While enjoying this quick ride, I could have cared less that Eric of Luna may or may not use the proper bike terms like head set, shock absorbers or whatever, I guess, being one of his fans, I can say I just don't care. All I know, is that between the local trail riding I do on my fatbike, and the adventures I have on the Montague conversion I carry in the plane, plus the crane bike, Luna has enriched MY life tremendously. Sorry your experience with them has been less so.

Luna will give ebikes a bad rep, like Ruger or Smith & Wesson gives hand guns a bad rep, it's up to the end user to use it responsibly. Maybe the big hand gun makers should limit their firepower to BB gun type forces, like the Euro designed bikes with 250 watts of power.


----------



## OhioPT (Jul 14, 2012)

The language they use in their description of this bike is very misleading. 

There are 3 purchase options: Standard Mode (750 watts) with Throttle (1000 watt Peak), Ludicrous Mode (2000 watts) NO THROTTLE $300.00, and Granny Mode (300 watts) 20mph Top Speed and NO THROTTLE.
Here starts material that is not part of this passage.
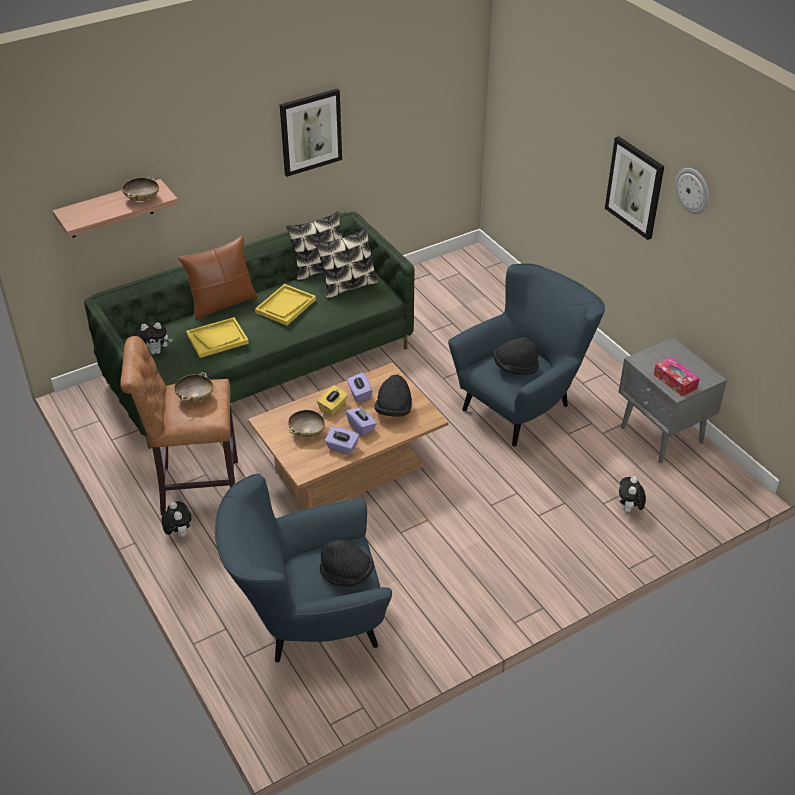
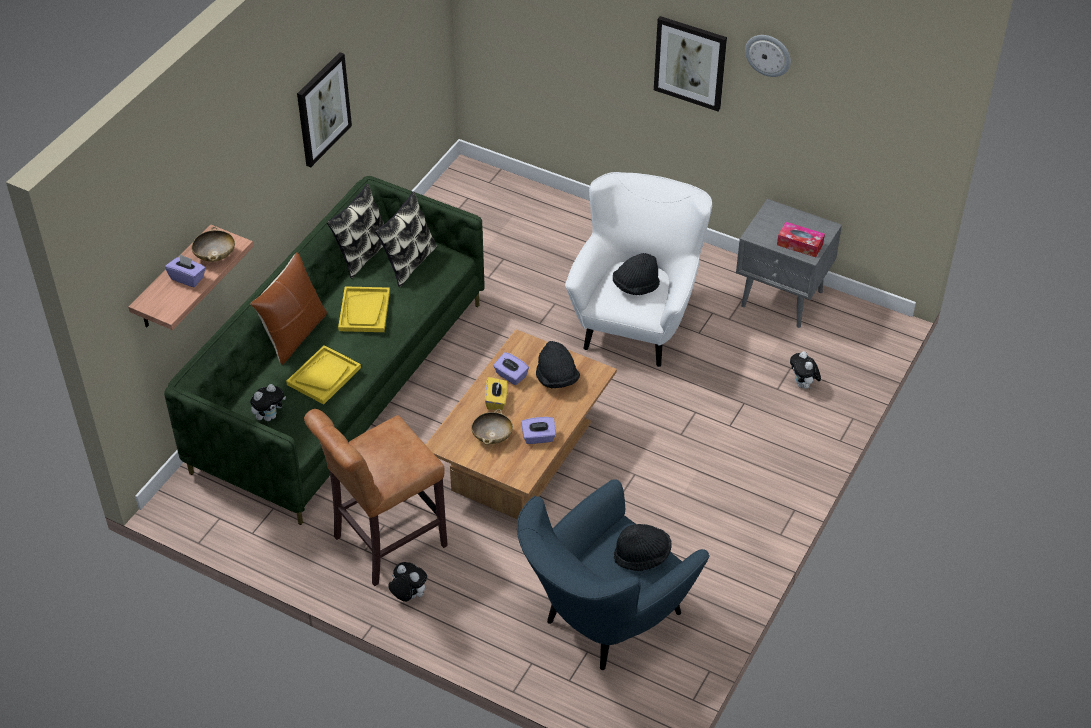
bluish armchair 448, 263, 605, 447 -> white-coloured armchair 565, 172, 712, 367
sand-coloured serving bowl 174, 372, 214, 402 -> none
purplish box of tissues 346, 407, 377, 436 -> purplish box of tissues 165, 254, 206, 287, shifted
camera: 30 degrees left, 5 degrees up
Only the "Granny Mode" bike would be legal on non-motorized trails limited to Class I bikes. However, the description makes these claims:

"While most other production bikes on the market are 250 watt Euro spec bikes with no throttle and no real power. With most limits in the USA set at 750 watts, this drive is perfectly suited for our market, allowing it to be used on most Class-1 trails legally with non-Ludicrous mode." 

Based on this statement, it is likely that people not familiar with current e-bike laws will assume that the "Standard Mode" bike would be legal on Class I trails. It has a throttle, so that is false. 

I'm also not thrilled about the language used in this paragraph:

"The X-1 is a legitimate contender for ANY other electric Enduro eBike on the market, and will fit in on almost ANY trail due to the stealthy design and quietness. At first glance, it will appear to be a tricked out Enduro eBike to even the most seasoned riders, allowing you to hold your head high as you share the trail with standard bikes and eBike alike." 

I could be mistaken, but I'm almost certain that the original wording was "Enduro bike" and not "Enduro eBike", and the last three words of that sentence ("and eBike alike") were just added later today, because they were not there when I read it earlier today. 

Just to be clear, I'm not saying that this product is bad, or that Luna should only offer low-powered ebikes. However, I do believe that Luna has a responsibility to MAKE IT VERY CLEAR to their customers which bike would be LEGAL on Class I trails/paths, and which ones are for motorized (ATV/MC) trail use only.


----------



## OhioPT (Jul 14, 2012)

portnuefpeddler said:


> Luna will give ebikes a bad rep, like Ruger or Smith & Wesson gives hand guns a bad rep, it's up to the end user to use it responsibly. Maybe the big hand gun makers should limit their firepower to BB gun type forces, like the Euro designed bikes with 250 watts of power.


The proper analogy would be Ruger offering 2 gun options on a product page that look alike, but one fires BB's and one fires bullets. But yet the description makes it appear that you could legally bring either one to your local cub scout meeting, and BB guns are for sissies.


----------



## Callender (Mar 25, 2014)

^ Great analogy! Luna seems very sketchy. It's too bad they feel the need to circumvent current laws with misleading marketing.


----------